Really quick blog post today – a continuation of a shower thought (try not to picture that, btw). Building conversational experience is, in the worlds of the uber-talented Alexa expert Andy May (@andyjohnmay), “Easy, Hard”. I really like how profound this phrase is, and how many different meanings it has for CUIs.
I always try to explain to non-believers that voice and chatbots look super-easy to use (you talk, it responds, you talk some more, something gets done. Easy peasy.) but, like all good product design, that simplicity belies a metric shit-ton of work that’s gone on beforehand to hone, refine and hand-whittle that beast into something so singular.
But, like all the best expert’s wisdom, I keep seeing Andy’s words applying to so many more situations. Like, for example, CUI development. I’ve built several Alexa skills, Google Assistant Actions and Facebook chatbots myself now – I’m not a dev, but as the Director of a conversational app studio, I want to make sure I have a firm understanding of every aspect of the business, including having a working understanding of the guts of what we’re selling.

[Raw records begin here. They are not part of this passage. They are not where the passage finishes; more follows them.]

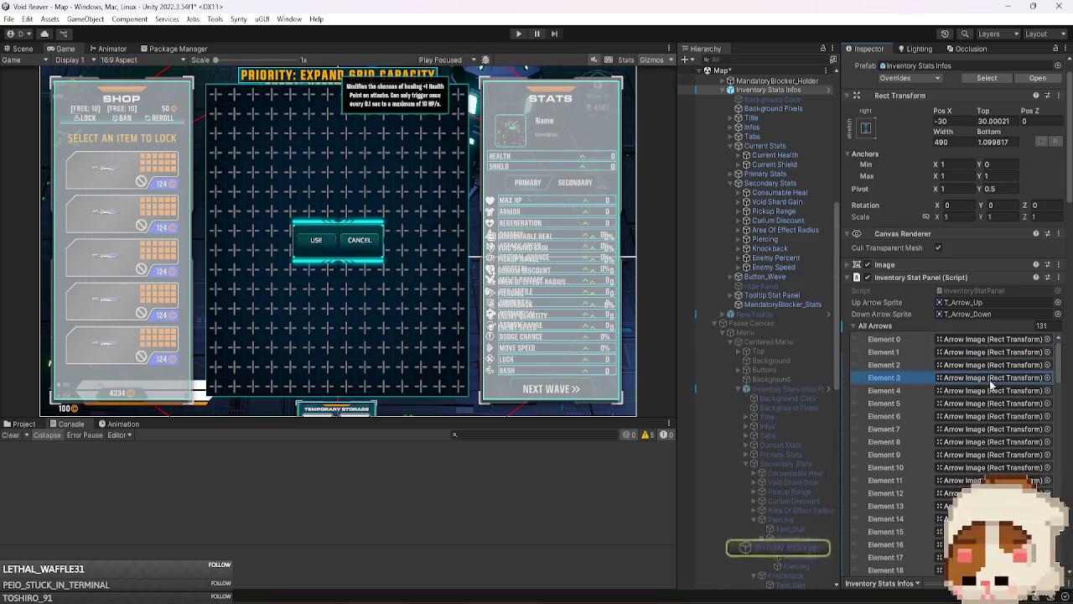
{"action": "left_click", "coordinate": [992, 390]}
{"action": "left_click", "coordinate": [993, 403]}
{"action": "left_click", "coordinate": [995, 416]}
{"action": "left_click", "coordinate": [998, 428]}
{"action": "left_click", "coordinate": [1000, 441]}
{"action": "left_click", "coordinate": [1004, 454]}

My relative naivety has led me to realise that Andy’s “Easy, Hard.” idea applies to building conversational apps too.
It seems fairly straightforward to knock up a quick skill or chatbot. Dialogflow is lovely – get your head around the concepts of intents, slot values, sample utterances and contexts and you’ve pretty much nailed it. Press the button and ship to Assistant. Chatfuel is beautiful – one of the best WYSIWYG interfaces I’ve ever used, super simple to create a really engaging Facebook chatbot and, again, click the button to deploy to your Facebook Page.
But, and here’s where the ‘Hard’ bit comes in, as soon as you want to do anything dynamic (responding to the weather with different logic, allowing a user to log in and accessing their account history, storing data for next time, etc…), suddenly these tools become too limited.
You can’t specify application logic (beyond contexts) in Dialogflow, which means that you can’t dynamically vary the UX or adapt the copy spoken based on some state or calculation. Those wonderful WYSIWYG tools for designing the Google Assistant widgets have to be entirely replaced, as you plug your intent into a fulfillment (some cloud-based code). It’s all or nothing: either you use the tooling (and build your widgets visually), or your code fulfillment (and you build your responses manually with code).
There seems to be this hard drop off – suddenly, adding what seems like relatively basic features mean you need to almost wholesale up-sticks and start whittle everything by hand. Suddenly you’re in the world of Node, Serverless, DynamoDB and Lambda function. Proper engineering!
When I was designing conversational experiences, I got used to checking code out of GitHub, editing strings in VSCode and checking back in. I’d design approximations of the Google Assistant widgets in Sketch symbol libraries and design flows the old-fashion way – as static screen flows. I’d then have to hand these design files over to the engineering team. Sure, we managed the intents and sample utterances in Dialogflow, but the business logic and response widgets would then all be created in code.This can’t be the best workflow. There must be a better way.
I’d be really interested to hear from the community on this: have you found a better way of bridging this gap? How do your designers and engineers work together on conversational experiences? Please do let me know!